● Collected data:

################

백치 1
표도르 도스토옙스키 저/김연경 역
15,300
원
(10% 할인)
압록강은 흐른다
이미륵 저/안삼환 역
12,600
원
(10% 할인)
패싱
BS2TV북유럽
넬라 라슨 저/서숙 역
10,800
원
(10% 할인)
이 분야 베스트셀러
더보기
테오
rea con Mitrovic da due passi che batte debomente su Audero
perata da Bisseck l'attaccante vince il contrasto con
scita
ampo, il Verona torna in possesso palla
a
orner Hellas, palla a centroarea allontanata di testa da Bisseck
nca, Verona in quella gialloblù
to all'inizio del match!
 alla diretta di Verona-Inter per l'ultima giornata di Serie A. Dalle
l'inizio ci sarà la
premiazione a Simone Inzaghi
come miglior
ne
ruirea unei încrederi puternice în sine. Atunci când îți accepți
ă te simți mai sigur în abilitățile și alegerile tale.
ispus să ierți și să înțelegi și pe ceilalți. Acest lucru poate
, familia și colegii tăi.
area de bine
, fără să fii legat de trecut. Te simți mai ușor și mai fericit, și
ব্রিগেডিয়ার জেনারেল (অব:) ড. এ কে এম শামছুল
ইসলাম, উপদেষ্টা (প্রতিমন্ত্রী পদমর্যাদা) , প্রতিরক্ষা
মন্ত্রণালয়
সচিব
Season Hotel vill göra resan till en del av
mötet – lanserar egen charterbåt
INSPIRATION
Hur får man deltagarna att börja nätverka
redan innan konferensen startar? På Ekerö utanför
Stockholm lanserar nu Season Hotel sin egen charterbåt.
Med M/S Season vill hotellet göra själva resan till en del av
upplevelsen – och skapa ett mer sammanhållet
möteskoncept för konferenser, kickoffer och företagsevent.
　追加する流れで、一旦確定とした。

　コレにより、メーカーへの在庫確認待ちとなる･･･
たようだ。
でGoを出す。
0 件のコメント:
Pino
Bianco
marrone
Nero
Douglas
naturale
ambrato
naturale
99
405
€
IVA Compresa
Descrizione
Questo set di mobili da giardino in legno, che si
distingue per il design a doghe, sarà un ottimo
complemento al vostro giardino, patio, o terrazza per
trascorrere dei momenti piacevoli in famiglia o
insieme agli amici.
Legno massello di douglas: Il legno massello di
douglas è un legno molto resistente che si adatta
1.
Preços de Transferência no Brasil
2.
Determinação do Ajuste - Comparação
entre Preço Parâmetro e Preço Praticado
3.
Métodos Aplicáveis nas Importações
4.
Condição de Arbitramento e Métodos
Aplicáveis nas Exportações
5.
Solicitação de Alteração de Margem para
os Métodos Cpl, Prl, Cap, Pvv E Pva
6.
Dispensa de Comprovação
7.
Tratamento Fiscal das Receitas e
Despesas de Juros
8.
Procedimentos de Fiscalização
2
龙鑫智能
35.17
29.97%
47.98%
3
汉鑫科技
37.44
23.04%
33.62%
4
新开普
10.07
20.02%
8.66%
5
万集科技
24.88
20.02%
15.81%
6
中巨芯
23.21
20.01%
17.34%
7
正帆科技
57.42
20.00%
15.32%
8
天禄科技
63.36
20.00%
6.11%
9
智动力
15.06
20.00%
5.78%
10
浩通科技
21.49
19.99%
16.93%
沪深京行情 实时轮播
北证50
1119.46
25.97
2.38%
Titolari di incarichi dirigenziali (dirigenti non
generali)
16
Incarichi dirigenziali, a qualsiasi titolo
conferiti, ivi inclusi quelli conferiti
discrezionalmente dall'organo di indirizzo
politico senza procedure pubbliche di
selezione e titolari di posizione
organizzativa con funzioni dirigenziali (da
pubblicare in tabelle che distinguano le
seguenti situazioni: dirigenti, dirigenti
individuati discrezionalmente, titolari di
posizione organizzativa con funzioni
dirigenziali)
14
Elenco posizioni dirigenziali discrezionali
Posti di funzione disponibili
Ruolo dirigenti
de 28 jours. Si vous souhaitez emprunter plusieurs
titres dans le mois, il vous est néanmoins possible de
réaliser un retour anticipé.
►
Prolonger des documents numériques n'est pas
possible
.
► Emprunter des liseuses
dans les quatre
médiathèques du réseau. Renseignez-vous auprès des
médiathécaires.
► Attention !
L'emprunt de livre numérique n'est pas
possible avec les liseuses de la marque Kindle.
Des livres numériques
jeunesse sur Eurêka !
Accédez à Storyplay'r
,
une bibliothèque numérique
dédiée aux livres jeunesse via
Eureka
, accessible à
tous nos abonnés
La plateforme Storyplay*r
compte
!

################

Every line from the line containing "organizzativa con funzioni dirigenziali (da" through the line containing "titres dans le" in the records above must be retyped exactly. Leave out the rest.

● FINAL ANSWER:
organizzativa con funzioni dirigenziali (da
pubblicare in tabelle che distinguano le
seguenti situazioni: dirigenti, dirigenti
individuati discrezionalmente, titolari di
posizione organizzativa con funzioni
dirigenziali)
14
Elenco posizioni dirigenziali discrezionali
Posti di funzione disponibili
Ruolo dirigenti
de 28 jours. Si vous souhaitez emprunter plusieurs
titres dans le mois, il vous est néanmoins possible de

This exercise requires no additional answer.